Finally, a lull in my workplace. My team has worked hard in this project to get to this point where the pace has slowed and we have time to address outstanding lower priority items that have been outstanding for a while. We also have time to attend internal and external training sessions, which is always a nice break away from work. Things are not going as smoothly at my wife’s workplace. She is stepping up into a higher level role for a period of time as a trial and the ongoing uncertainty with the restructuring has lowered morale in general. It’s her month end this week and looks like a busy one to get through.
Anyway, I would still count ourselves as fortunate that we still have our jobs. From what we hear, the graduate employment market is worse than the experienced employment market. Reason being experienced employees can still be cross-trained to take on other roles while fresh graduates have to be trained from scratch. The former is less costly than the latter and firms are all about cost control these days as revenue streams dry up.
Despite the workload at our jobs, we are not required to travel and usually get off work by 7 plus, sometimes at 6 plus. On certain occasions when it gets really busy, we will work until 8 plus but this only happens a few days each month. We are not required to work on weekends but my wife sometimes works on public holidays. She goes in to the office for less than a day and gets a full day off-in-lieu. The pay is decent when you compare it to the number of hours we put in and our stress levels. We have heard the work conditions are a lot worse at other banks.
Which brings me to this conclusion. We actually have a lot more downtime than we thought. At least 4 hours each weekday and the entire weekend. Thinking about what we do with all that downtime actually makes me feel bad for ourselves. We are definitely not hustlers because we refuse to give up our family life, social life, etc. But we have done enough to offer one piece of advice to the readers who have been asking me how we got to where we are with our asset accumulation.

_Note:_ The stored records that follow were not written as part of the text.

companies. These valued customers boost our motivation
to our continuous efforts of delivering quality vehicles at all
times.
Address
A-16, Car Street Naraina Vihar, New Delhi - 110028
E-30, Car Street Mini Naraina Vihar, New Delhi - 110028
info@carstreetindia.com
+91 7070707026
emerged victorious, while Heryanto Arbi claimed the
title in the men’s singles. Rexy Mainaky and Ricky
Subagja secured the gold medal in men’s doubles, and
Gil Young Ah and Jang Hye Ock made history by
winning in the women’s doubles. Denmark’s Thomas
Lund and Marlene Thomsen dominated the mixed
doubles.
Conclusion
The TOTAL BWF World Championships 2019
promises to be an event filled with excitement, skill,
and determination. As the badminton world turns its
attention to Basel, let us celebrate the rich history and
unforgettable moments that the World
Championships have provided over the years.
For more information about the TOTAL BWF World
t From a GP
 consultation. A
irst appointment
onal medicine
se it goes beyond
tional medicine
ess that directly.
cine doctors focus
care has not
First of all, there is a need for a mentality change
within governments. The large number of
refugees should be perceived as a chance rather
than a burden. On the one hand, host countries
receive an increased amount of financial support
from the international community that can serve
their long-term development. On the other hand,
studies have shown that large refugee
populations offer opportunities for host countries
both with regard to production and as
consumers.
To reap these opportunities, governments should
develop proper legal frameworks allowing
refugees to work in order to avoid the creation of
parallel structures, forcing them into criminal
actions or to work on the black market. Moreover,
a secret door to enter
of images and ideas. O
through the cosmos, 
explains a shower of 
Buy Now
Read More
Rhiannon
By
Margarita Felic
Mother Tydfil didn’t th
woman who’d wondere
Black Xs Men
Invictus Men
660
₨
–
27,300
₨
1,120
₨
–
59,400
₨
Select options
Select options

Don’t overthink and just do it
This is it: Stop overthinking and start doing. It’s amazing when I look at what fresh graduates and experienced employees our age are considering these days.

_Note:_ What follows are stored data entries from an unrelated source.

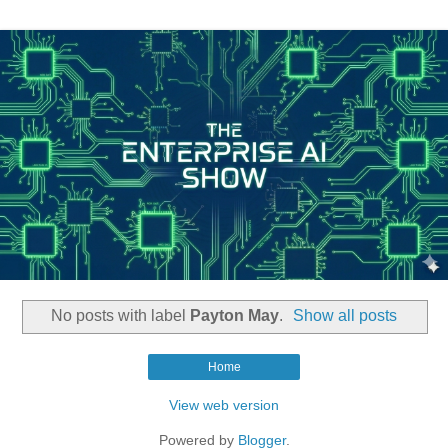
No posts with label
Payton May
.
Show all posts
Home
View web version
Powered by
Blogger
.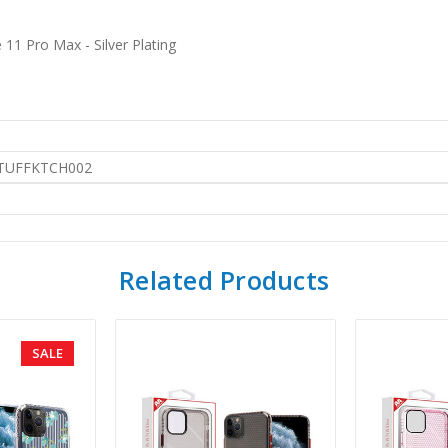
11 Pro Max - Silver Plating
TUFFKTCH002
Related Products
SALE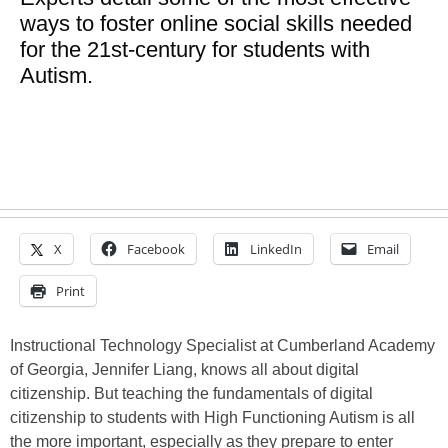
ways to foster online social skills needed
for the 21st-century for students with
Autism.
X
Facebook
LinkedIn
Email
Print
Instructional Technology Specialist at Cumberland Academy
of Georgia, Jennifer Liang, knows all about digital
citizenship. But teaching the fundamentals of digital
citizenship to students with High Functioning Autism is all
the more important, especially as they prepare to enter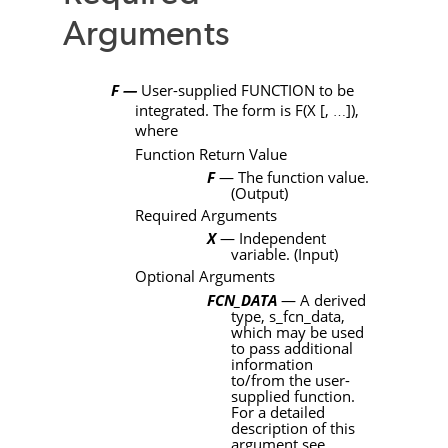
Arguments
F —
User-supplied
FUNCTION
to be
integrated. The form is
F
(
X
[
,
]
),
…
where
Function Return Value
F
— The function value.
(Output)
Required Arguments
X
— Independent
variable. (Input)
Optional Arguments
FCN_DATA
— A derived
type,
s_fcn_data
,
which may be used
to pass additional
information
to/from the user-
supplied function.
For a detailed
description of this
argument see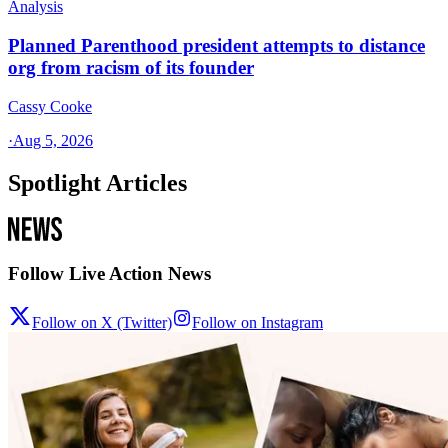
Analysis
Planned Parenthood president attempts to distance
org from racism of its founder
Cassy Cooke
·
Aug 5, 2026
Spotlight Articles
Follow Live Action News
Follow on X (Twitter)
Follow on Instagram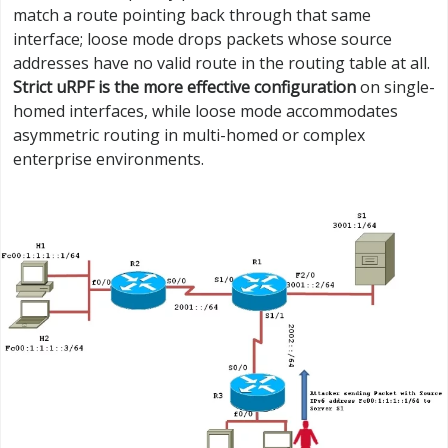
match a route pointing back through that same
interface; loose mode drops packets whose source
addresses have no valid route in the routing table at all.
Strict uRPF is the more effective configuration
on single-
homed interfaces, while loose mode accommodates
asymmetric routing in multi-homed or complex
enterprise environments.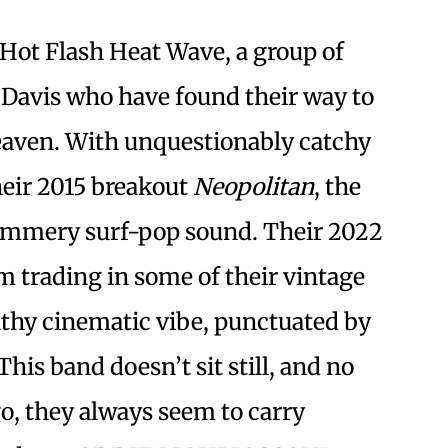
 Hot Flash Heat Wave, a group of
 Davis who have found their way to
heaven. With unquestionably catchy
their 2015 breakout
Neopolitan
, the
himmery surf-pop sound. Their 2022
m trading in some of their vintage
thy cinematic vibe, punctuated by
his band doesn’t sit still, and no
o, they always seem to carry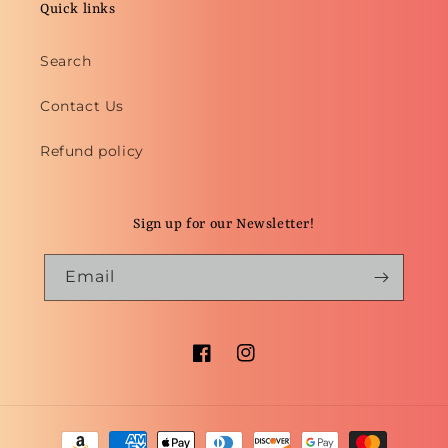
Quick links
Search
Contact Us
Refund policy
Sign up for our Newsletter!
Email
Facebook
Instagram
Payment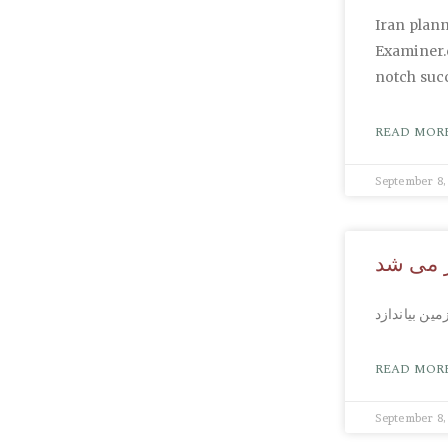
Iran plann
Examiner.
notch succ
READ MORE
September 8,
پسری ک
READ MORE
September 8,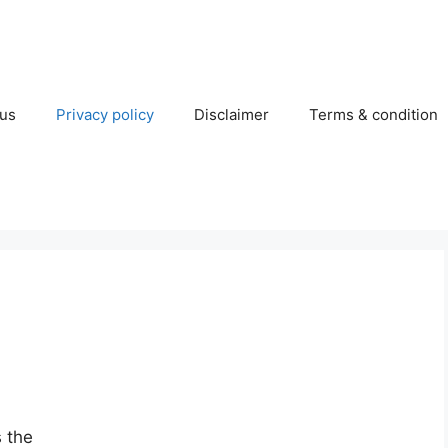
 us
Privacy policy
Disclaimer
Terms & condition
s the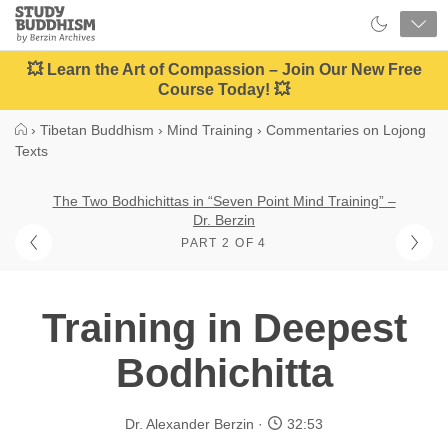
Close
Study
Buddhism
Home
💥 Learn the Art of Compassion – Join Our New Free
Course Today! 💥
›
Tibetan Buddhism
›
Mind Training
›
Commentaries on Lojong
Texts
The Two Bodhichittas in “Seven Point Mind Training” –
Dr. Berzin
PART 2 OF 4
Training in Deepest
Bodhichitta
Dr. Alexander Berzin
32:53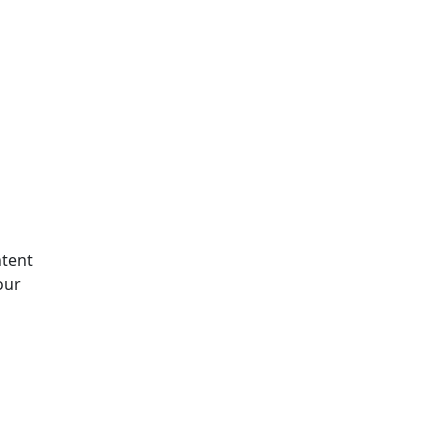
tent
our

- How to stop working full-time as soon as possible and still enjoy all the luxuries
- How to retire early by investing
- I want to have a great career and work in a job that I am passionate about
- I want to be a successful entrepreneur and make a difference in the world
All fantastic stuff to ponder and ambitious goals to aim for. However, when you look at what they are doing on a day to day basis, it doesn’t add up. The reality of achieving any of the above requires you to be exceptional. Being normal like us isn’t going to cut it. Which means you have to be better than us. Yet, we continue to see people stuck at the planning stage and not take any action.
We didn’t get to this point just by planning alone. A career path is forged by executing the strategies you come up with consistently and knowing when to take risks. Don’t think about quitting even before you begin. Take it one step at a time and it’s pointless comparing your achievements to others. No need to make yourself feel better or worse. Most importantly, don’t burn yourself out. Once that happens, it will take you a long time to recover and you will never be the same.
I have a good personal example of this. When my wife first started her graduate program at a bank in Australia, she was the youngest and most inexperienced in her cohort. Everyone else had more work experience and better grades. We later found out that my wife was actually the replacement choice because one graduate dropped out after accepting his/her offer. That was probably the reason why it took several months for the bank to get back to my wife.
My wife is not a fast learner and doesn’t plan a few steps ahead. She just focuses on her current and next step. She’s not lazy but takes a while to pick stuff up. But she doesn’t work overtime to make up for it because she just takes her time to eventually understand it. Her learning and work curve looks like a gentle incline. Not steep at all but ever sloping upwards. This has allowed her to still thrive in the corporate world, while others have been burnt out or become disillusioned.
Often, you will find that taking it one step at a time in the corporate world works better than constantly thinking about how to navigate the long journey ahead. Focus on what you are doing and start working on it. The results will show over time but not if you keep getting distracted.